Gabriela Mikova Johnson gives recital on Aug. 23
Shakespeare’s works have inspired much music through the centuries. His own plays are full of songs, and while the original music for these has been lost, later composers have created their own settings for them. His works have inspired operas from Purcell’s The Tempest to the later compositions of Bellini, Verdi, Rossini and Gounod, and on to the popular musicals of Cole Porter and Leonard Bernstein.
Inspired herself by these works and the nearby Hudson Valley Shakespeare Festival at Boscobel (where her husband, Stephen Paul Johnson, has been a regular performer for 14 seasons), soprano Gabriela Mikova Johnson, accompanied by local harpist Joy Plaisted and Czech pianist Tanya Vaneckova, will take an excursion through this repertoire during their concert at Cold Spring’s Chapel Restoration at 7:30 p.m. on Thursday, Aug. 23. Admission is free; donations welcome. Light refreshments will be available.
Mikova Johnson will soon start rehearsing for her role as Polly in the Depot Theatre production of John Gay’s The Beggar’s Opera, which opens its four-week run in October. Earlier this year, in conjunction with a recital Mikova Johnson performed at Boscobel, Philipstown.info profiled her.
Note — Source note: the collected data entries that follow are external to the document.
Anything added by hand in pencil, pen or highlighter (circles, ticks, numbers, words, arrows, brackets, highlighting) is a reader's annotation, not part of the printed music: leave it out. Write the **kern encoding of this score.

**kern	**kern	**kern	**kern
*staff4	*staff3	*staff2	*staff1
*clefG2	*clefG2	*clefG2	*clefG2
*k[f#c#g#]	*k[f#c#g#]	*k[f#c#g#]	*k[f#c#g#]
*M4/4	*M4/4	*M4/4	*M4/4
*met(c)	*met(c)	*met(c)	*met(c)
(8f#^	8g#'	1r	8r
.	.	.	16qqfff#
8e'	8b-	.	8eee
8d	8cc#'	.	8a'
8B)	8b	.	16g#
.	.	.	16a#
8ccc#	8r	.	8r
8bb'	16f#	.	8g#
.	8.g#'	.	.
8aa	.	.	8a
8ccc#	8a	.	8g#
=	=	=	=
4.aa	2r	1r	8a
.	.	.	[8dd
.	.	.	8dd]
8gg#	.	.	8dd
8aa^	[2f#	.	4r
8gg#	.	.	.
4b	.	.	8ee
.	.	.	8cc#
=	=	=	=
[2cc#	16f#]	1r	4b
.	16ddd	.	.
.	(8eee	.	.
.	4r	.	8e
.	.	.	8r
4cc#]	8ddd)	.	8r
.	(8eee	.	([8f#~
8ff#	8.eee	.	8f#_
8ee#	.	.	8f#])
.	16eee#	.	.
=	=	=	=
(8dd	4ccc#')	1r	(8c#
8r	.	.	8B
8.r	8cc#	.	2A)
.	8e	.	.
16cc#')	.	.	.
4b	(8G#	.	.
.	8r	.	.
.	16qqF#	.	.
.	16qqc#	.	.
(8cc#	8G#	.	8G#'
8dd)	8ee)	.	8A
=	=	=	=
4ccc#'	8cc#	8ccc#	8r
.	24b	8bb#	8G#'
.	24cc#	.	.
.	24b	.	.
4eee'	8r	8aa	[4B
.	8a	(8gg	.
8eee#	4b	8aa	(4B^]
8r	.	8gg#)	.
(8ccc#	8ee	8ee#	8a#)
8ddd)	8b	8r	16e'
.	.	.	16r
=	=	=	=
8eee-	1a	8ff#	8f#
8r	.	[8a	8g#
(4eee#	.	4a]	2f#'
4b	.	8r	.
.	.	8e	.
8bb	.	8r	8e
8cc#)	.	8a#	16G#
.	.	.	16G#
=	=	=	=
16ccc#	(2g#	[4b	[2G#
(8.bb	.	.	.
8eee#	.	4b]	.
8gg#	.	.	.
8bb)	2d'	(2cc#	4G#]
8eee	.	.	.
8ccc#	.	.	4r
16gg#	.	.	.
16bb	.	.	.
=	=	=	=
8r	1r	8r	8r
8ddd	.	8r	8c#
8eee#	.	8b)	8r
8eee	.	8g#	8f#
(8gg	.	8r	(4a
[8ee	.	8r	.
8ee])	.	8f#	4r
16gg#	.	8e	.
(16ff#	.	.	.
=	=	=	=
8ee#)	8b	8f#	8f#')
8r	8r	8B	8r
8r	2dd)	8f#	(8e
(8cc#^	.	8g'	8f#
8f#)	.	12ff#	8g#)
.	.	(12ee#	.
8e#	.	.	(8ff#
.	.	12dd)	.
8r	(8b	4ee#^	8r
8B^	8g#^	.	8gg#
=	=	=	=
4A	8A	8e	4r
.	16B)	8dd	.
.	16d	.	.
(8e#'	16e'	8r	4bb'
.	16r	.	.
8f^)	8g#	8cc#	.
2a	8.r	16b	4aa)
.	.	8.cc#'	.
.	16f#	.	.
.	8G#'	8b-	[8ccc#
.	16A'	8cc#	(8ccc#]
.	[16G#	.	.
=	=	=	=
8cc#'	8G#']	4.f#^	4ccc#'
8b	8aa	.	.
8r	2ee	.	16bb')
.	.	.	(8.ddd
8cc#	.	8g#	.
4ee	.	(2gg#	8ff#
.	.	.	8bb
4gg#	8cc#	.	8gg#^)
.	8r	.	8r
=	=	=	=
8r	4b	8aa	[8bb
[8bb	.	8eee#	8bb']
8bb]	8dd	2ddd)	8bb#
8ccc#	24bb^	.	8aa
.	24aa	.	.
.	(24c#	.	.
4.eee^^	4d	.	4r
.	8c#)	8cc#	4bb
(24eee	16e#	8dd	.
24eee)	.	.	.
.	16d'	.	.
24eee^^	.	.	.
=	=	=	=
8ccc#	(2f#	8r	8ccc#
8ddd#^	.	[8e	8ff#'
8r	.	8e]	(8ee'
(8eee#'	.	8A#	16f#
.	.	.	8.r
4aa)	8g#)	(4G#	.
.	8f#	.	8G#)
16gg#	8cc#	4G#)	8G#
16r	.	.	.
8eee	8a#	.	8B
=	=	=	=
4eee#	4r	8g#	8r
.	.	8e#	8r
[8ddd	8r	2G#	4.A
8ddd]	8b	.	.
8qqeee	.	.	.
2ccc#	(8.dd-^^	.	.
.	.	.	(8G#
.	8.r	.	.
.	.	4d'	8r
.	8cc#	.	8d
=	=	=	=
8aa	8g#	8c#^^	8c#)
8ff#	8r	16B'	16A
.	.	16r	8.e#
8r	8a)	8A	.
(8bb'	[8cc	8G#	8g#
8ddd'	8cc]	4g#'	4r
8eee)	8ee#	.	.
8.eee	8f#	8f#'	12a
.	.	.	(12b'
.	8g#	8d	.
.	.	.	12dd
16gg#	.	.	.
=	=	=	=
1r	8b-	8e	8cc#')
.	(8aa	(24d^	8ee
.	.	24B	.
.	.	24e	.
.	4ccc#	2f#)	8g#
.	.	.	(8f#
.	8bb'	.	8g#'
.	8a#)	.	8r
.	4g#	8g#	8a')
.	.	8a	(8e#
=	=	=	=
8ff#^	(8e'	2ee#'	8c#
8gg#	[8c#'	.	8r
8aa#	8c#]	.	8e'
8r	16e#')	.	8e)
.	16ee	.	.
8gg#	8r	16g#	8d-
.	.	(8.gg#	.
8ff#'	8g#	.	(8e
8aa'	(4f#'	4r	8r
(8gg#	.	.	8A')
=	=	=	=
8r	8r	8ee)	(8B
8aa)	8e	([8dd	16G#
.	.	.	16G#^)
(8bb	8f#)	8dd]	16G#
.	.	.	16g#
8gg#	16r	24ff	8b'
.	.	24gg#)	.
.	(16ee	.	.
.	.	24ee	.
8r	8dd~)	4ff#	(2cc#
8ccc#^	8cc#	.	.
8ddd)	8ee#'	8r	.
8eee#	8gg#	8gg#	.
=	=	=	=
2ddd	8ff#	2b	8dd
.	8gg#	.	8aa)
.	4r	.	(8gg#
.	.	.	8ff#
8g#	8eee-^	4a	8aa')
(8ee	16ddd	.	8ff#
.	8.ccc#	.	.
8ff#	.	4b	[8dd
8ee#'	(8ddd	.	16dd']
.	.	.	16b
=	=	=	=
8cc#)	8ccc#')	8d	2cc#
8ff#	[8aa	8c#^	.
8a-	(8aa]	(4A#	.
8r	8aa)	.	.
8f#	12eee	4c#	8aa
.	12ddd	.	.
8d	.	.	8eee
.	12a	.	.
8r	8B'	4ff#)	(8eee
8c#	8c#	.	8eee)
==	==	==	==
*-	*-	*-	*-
The following is an excerpt from that interview:
With its carpets of forests, castles, spires and medieval towns, the Czech Republic has long been associated with fairy tales, and there is indeed a fairy-tale quality to Mikova’s life as she relates it — a fairy tale filled with the requisite speed bumps and rewards. Born when her country was under communist rule, she was 10 years old when the government fell. Knowing early on that she wished for a career in opera, at age 14 she entered a six-year program at the Janacek Conservatory in Ostrava.
As she describes it: “Things were changing really slowly. We were finally getting information from ‘outside,’ but our schools were still in disarray and our singing coaches weren’t great. I went into the Conservatory with a voice and came out without one in some ways, but I did study voice, piano and theory.” …
After shifting her focus to also include light opera and musical theater, Mikova found work in the city of Brno, performing Leonard Bernstein’s Mass with the Brno Philharmonic Orchestra and then traveling through Spain and Portugal with a production called Golden Broadway, “designed to amuse people during fiestas — we visited villages, all over. As part of it I had to sing a duet from Phantom of the Opera, which had a very high note, and I was worried about hitting it. A friend suggested I try a new vocal coach, this Russian singer. I thought ‘What can I lose? I can’t sound more horrible than I do now!’ ”
This coach led Mikova back to opera, re-educating her technically. Mikova was then hired as a soloist by a light opera company, located at the Tyl Theatre in another Czech city, Plzen, “really great — wonderful roles, I liked the city and lived right near the brewery!” Her roles then provided her with some of the components of her current repertoire, works from Offenbach (Orpheus in the Underworld), Strauss, and the Czech-born operetta composer Rudolf Friml, including Rose Marie and The Vagabond King. …
For the next few years, Mikova continued with her engagement with the light opera theater in Plzen, where she had the leads in three or four productions each year, and, under the European system, was paid for a full year but had summers free. Those summers saw her journeying to the Hudson Valley, where her American boyfriend, Stephen Paul Johnson, was performing each season with the Hudson Valley Shakespeare Festival. …
Mikova says that coming to live in New York and essentially starting over again is not necessarily harder than the career path she was forging before, as “it’s hard in the arts everywhere. Unless you’re at the very top, it’s basically survival money everywhere. There I was performing but also teaching voice, traveling back and forth. As a teenager I wanted to sing at the Met, La Scala. Now, having done a lot of touring in Europe, I know it’s not so glamorous. I’m now more modest in my expectations, but, it’s a beautiful, rewarding job when it comes out right.”
To make it “come out right” here, Mikova has had to re-do the technique she learned from her Russian coach, heeding the advice of noted New York coach Gerald Moore, who has worked closely with Renee Fleming. …
In addition to a change in technique, Mikova has now had her range assessed as lyric soprano, as compared to her former category of coloratura (slightly higher).
“My coach tells me I should sing the character of my voice,” she says, adding: “It can be hard to find it. This is the experience of a lot of singers; finding that coach — the right coach — so many of my colleagues are desperate to. If you find your vocal character, you can stretch yourself later. … With good coaching there are so many opportunities here.”